Rentrée littéraireDans la fournaise mortelle de «Sud»
L’écrivain espagnol Antonio Soler retrouve la traduction française avec un roman polyphonique se déroulant sur une journée.

Le dernier livre traduit en français d’Antonio Soler, paru en 2012, s’intitulait «Lausanne» et mettait en scène les souvenirs d’une narratrice pendant un trajet de train de Genève au chef-lieu vaudois. Depuis, l’écrivain espagnol alors suivi par Albin Michel n’avait plus donné de nouvelles aux lecteurs francophones malgré la parution de plusieurs récits dans sa langue originelle.
Les Éditions Rivages prennent le relais avec «Sud», roman polyphonique aux nombreux méandres déroulés sur une journée unique. Contrainte où l’on reconnaît son admiration pour l’«Ulysse» de Joyce, en tant que membre fondateur, avec Enrique Vila-Matas et Jordi Soler, de l’Ordre littéraire des Finnegans, toujours au rendez-vous dublinois du Bloomsday les 16 juin.
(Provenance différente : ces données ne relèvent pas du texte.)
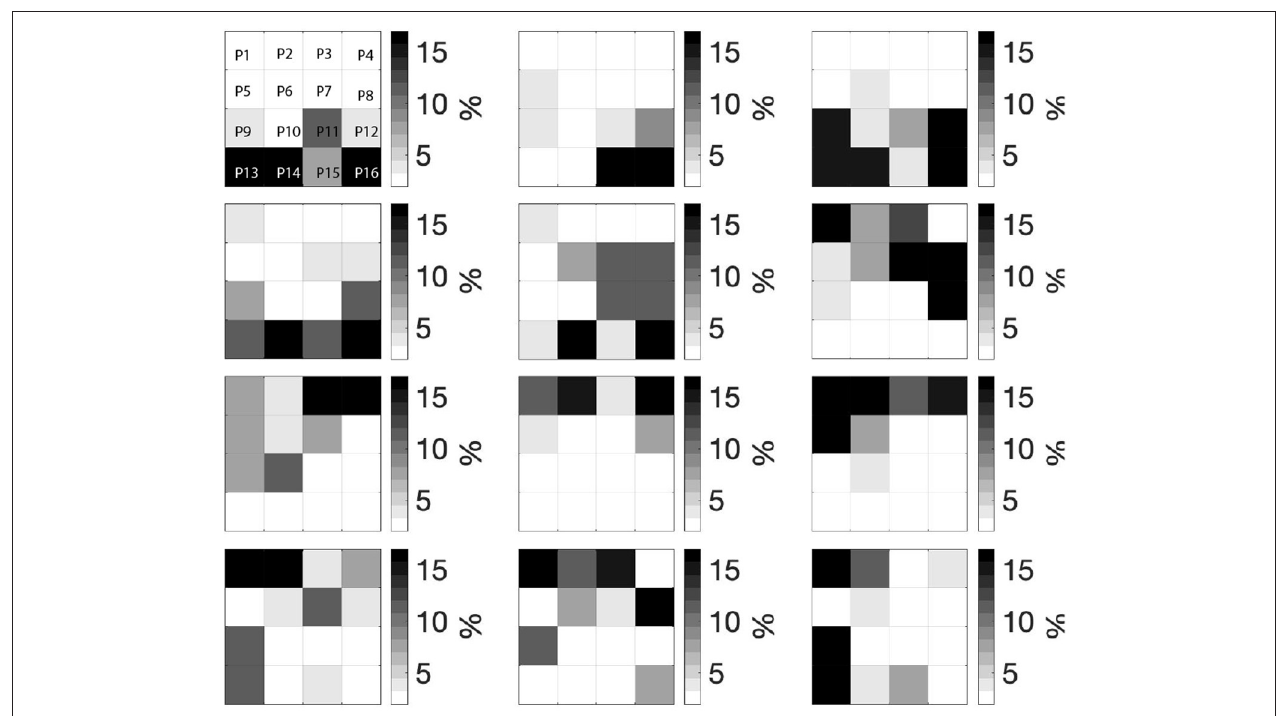
FIGURE 12 | Monthly BMUs distribution of SOM patterns shown in Figure 11 derived from 100 m depth ocean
Mais l’ambition de «Sud», célébré par quatre prix littéraires en Espagne, est d’un autre ordre, plus modeste et plus classique d’un point de vue narratif: entrecroiser les fils du destin de quelques habitants d’une ville, jamais nommée, du sud de l’Espagne à partir de la découverte, à l’aube dans un terrain vague, du corps d’un homme encore vivant mais infesté de fourmis – insectes si chers à Dalí comme symbole de la décomposition. Homme d’affaires, voyous, infirmière, médecin, employés d’hôtel, femme de passage, SDF, jeunes désœuvrés alternent dans ces pages brûlantes, traversées par le terral, ce vent de fournaise qui engourdit les esprits.
Antonio Soler précise les trajectoires de ses personnages avec un soin du détail qui leur donne une profondeur, de belles modulations de style et même quelques jeux typographiques. L’ensemble, aux valeurs très espagnoles de mort et de soleil, compose une fresque mouvante et haletante de la société d’une ville perdue aux confins de la touffeur et, même si les messages WhatsApp font partie de l’arsenal littéraire de l’écrivain, évoque des situations qui semblent faire irruption d’un autre âge, celui du XXe siècle… Une fièvre nostalgique en somme qui fait la force, mais aussi la limite, de l’auteur espagnol.
Antonio Soler, «Sud», Éd. Rivages, 640 p.